Washington, D.C. 20549


FORM 8-K

CURRENT REPORT


PURSUANT TO SECTION 13 OR 15(D) OF THE
SECURITIES EXCHANGE ACT OF 1934

Date of Report (Date of earliest event reported): March 4, 2005

GNC Corporation

(Exact Name of Registrant as Specified in its Charter)
         
Delaware
(State or other jurisdiction
of incorporation)
  333-116040
(Commission File Number)
  72-1575170
(I.R.S. Employer
Identification No.)

300 Sixth Avenue, Pittsburgh, Pennsylvania 15222
(Address of principal executive offices) (Zip Code)

(412) 288-4600
(Registrant’s telephone number, including area code)

Not Applicable
(Former name or former address, if changed since last report)

     Check the appropriate box below if the Form 8-K filing is intended to simultaneously satisfy the filing obligation of the registrant under any of the following provisions:

    o Written communications pursuant to Rule 425 under the Securities Act (17 CFR 230.425)
 
    o Soliciting material pursuant to Rule 14a-12 under the Exchange Act (17 CFR 240.14a-12)
 
    o Pre-commencement communications pursuant to Rule 14d-2(b) under the Exchange Act (17 CFR 240.14d-2(b))
 
    o Pre-commencement communications pursuant to Rule 13e-4(c) under the Exchange Act (17 CFR 240.13e-4(c))
 
 


 

Item 2.02      Results of Operations and Financial Condition.

     On March 4, 2005, GNC Corporation’s wholly owned subsidiary, General Nutrition Centers, Inc. (“Centers”) held a conference call relating to Centers’ preliminary unaudited financial results for the fourth quarter and year ended December 31, 2004. A copy of the transcript of the conference call is attached hereto as Exhibit 99.1 and is incorporated herein by reference.

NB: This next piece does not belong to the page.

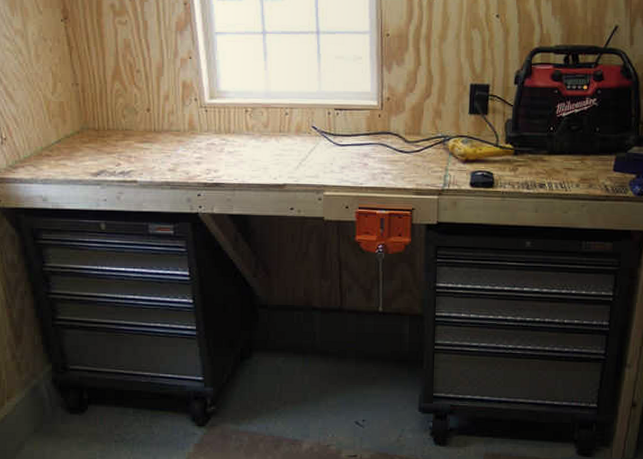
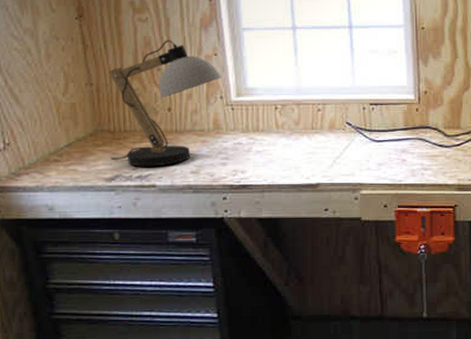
desk lamp: none [92,43,196,164] -> present [108,40,222,167]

     The information contained in this report and the exhibits hereto shall not be deemed “filed” for purposes of Section 18 of the Securities Exchange Act of 1934, as amended (the “Exchange Act”), or otherwise subject to the liabilities of such Section, nor shall such information be deemed incorporated by reference in any filing under the Securities Act of 1933, as amended, or the Exchange Act, except as shall be expressly set forth by specific reference in such a filing.

Item 9.01      Financial Statements and Exhibits.

     (c) Exhibits.

     99.1       Transcript of GNC year-end investor conference call held on March 4, 2005.


 

SIGNATURES

     Pursuant to the requirements of the Securities Exchange Act of 1934, the registrant has duly caused this report to be signed on its behalf by the undersigned hereunto duly authorized.

     Dated: March 10, 2005.

         
    GNC CORPORATION
     
  By:   /s/ James M. Sander
       
      Name: James M. Sander
Title: Senior Vice President, Chief
          Legal Officer and Secretary


 

EXHIBIT INDEX

     
Exhibit No.   Description
     
99.1
  Transcript of GNC year-end investor conference call held on March 4, 2005.